Return each line in the data that contains the string "اداری", reproducing every matching line in full.

┄┄┄┄┄┄┄┄┄┄┄┄┄┄┄┄┄┄┄┄

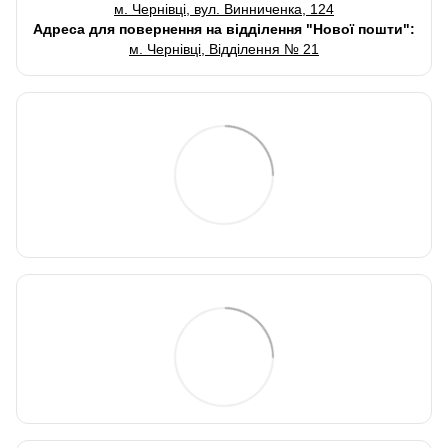
м. Чернівці, вул. Винниченка, 124
Адреса для повернення на відділення "Нової пошти":
м. Чернівці, Відділення № 21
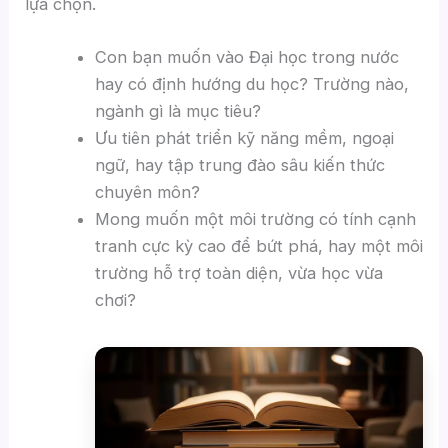
lựa chọn.
Con bạn muốn vào Đại học trong nước
hay có định hướng du học? Trường nào,
ngành gì là mục tiêu?
Ưu tiên phát triển kỹ năng mềm, ngoại
ngữ, hay tập trung đào sâu kiến thức
chuyên môn?
Mong muốn một môi trường có tính cạnh
tranh cực kỳ cao để bứt phá, hay một môi
trường hỗ trợ toàn diện, vừa học vừa
chơi?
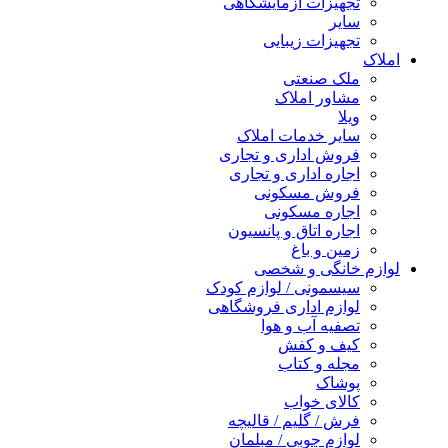
تجهیزات آزمایشگاهی
سایر
تجهیزات زیبایی
املاک
ملک صنعتی
مشاور املاک
ویلا
سایر خدمات املاک
فروش اداری و تجاری
اجاره اداری و تجاری
فروش مسکونی
اجاره مسکونی
اجاره اتاق و پانسیون
زمین و باغ
لوازم خانگی و شخصی
سیسمونی / لوازم کودک
لوازم اداری فروشگاهی
تصفیه آب و هوا
کیف و کفش
مجله و کتاب
پوشاک
کالای خواب
فرش / گلیم / قالیچه
لوازم چوبی / مبلمان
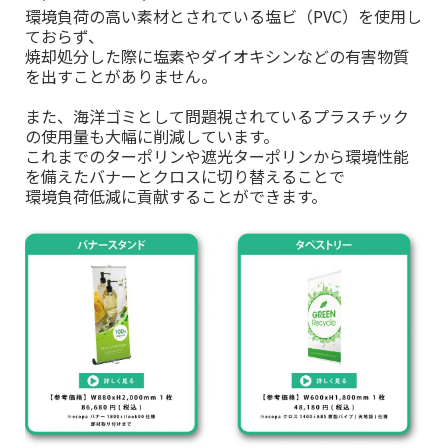
環境負荷の高い素材とされている塩ビ（PVC）を使用し
ておらず、
焼却処分した際に塩素やダイオキシンなどの有害物質
を出すことがありません。
また、海洋ゴミとして問題視されているプラスチック
の使用量も大幅に削減しています。
これまでのターポリンや遮光ターポリンから環境性能
を備えたバナーとクロスに切り替えることで
環境負荷低減に貢献することができます。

┄┄┄┄┄┄┄┄┄┄┄┄┄┄┄┄┄┄┄┄

== Solution to the problem ==
فروش اداری و تجاری
اجاره اداری و تجاری
لوازم اداری فروشگاهی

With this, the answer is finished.